Depuis le début du mois d’août, 49 cas de choléra, dont deux mortels, ont été recensés par le ministère de la Santé algérien.

Cette recrudescence de la maladie est d’autant plus problématique qu’elle n’est plus apparue en masse sur le territoire depuis 1986. Sachant que le dernier cas référencé date quant à lui de 1996.

Plus important, le choléra reste particulièrement dangereux, souligne Le Parisien. Car « il s’agit une infection diarrhéique aiguë provoquée par l’ingestion d’aliments ou d’eau contaminés par un vibrion qui provoque fortes diarrhées et vomissements. En conséquence, ce dernier peut entraîner une déshydratation sévère et (même) la mort en l’absence de traitement ».

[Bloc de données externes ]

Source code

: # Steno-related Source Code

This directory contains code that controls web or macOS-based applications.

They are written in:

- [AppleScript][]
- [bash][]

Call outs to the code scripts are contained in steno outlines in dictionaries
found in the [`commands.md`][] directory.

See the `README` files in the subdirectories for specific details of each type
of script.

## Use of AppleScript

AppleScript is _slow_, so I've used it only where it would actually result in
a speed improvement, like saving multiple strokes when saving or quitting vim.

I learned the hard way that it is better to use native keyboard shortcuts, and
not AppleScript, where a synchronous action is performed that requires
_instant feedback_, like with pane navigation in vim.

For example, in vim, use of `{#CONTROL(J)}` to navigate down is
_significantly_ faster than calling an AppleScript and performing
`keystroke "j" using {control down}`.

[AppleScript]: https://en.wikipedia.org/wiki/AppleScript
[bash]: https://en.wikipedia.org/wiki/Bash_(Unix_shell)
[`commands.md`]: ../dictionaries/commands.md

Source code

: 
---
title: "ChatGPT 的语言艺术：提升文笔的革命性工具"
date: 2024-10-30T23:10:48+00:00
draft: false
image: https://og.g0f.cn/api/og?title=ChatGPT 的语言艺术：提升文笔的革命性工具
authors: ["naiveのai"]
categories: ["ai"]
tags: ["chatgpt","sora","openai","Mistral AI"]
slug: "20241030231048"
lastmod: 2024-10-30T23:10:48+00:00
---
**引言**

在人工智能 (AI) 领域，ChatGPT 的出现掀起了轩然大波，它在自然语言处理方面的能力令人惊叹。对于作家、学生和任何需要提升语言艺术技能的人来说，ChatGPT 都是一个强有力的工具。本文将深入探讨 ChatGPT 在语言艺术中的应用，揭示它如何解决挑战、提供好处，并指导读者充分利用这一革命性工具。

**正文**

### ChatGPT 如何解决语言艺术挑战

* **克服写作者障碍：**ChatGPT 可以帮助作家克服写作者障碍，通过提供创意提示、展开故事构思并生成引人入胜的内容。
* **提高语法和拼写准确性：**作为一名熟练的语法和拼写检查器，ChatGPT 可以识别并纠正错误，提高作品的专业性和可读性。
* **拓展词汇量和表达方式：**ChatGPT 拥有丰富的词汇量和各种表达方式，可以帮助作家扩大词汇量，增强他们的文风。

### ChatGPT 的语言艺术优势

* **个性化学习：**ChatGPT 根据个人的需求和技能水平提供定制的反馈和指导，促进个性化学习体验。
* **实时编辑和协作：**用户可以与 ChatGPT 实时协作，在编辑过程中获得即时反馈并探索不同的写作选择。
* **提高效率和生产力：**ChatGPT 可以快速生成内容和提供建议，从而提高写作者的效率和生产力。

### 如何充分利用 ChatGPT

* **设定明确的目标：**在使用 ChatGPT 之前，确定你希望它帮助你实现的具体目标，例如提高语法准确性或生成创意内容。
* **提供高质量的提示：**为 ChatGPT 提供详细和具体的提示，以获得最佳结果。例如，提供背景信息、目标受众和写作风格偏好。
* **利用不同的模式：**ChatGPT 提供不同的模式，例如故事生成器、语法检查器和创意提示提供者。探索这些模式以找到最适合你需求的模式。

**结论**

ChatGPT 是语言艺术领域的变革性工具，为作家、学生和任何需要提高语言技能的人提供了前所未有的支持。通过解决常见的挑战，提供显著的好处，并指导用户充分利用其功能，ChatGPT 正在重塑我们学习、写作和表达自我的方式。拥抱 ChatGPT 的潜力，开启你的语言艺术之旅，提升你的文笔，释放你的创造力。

Actuellement, la wilaya de Blida (50 km au sud de la capitale) reste la plus touchée avec 25 cas référencés. Malheureusement, l’épidémie s’étend désormais à des zones limitrophes comme la wilaya de Médéa et celle d’Aïn Defla qui dénombrent respectivement une personne touchée par le fléau.

Des mesures d’hygiènes indispensables

Sans surprise, les autorités algériennes encouragent la population à se laver les mains fréquemment, à laver les fruits et légumes et à bien cuire les aliments. Et cela, afin d’endiguer la propagation du vibrion.

Très critiquée sur les réseaux sociaux, l’Algérienne des Eaux a confirmé de son côté, via un communiqué, que « l’eau du robinet était propre à la consommation et pouvait être consommée sans crainte », poursuit le média.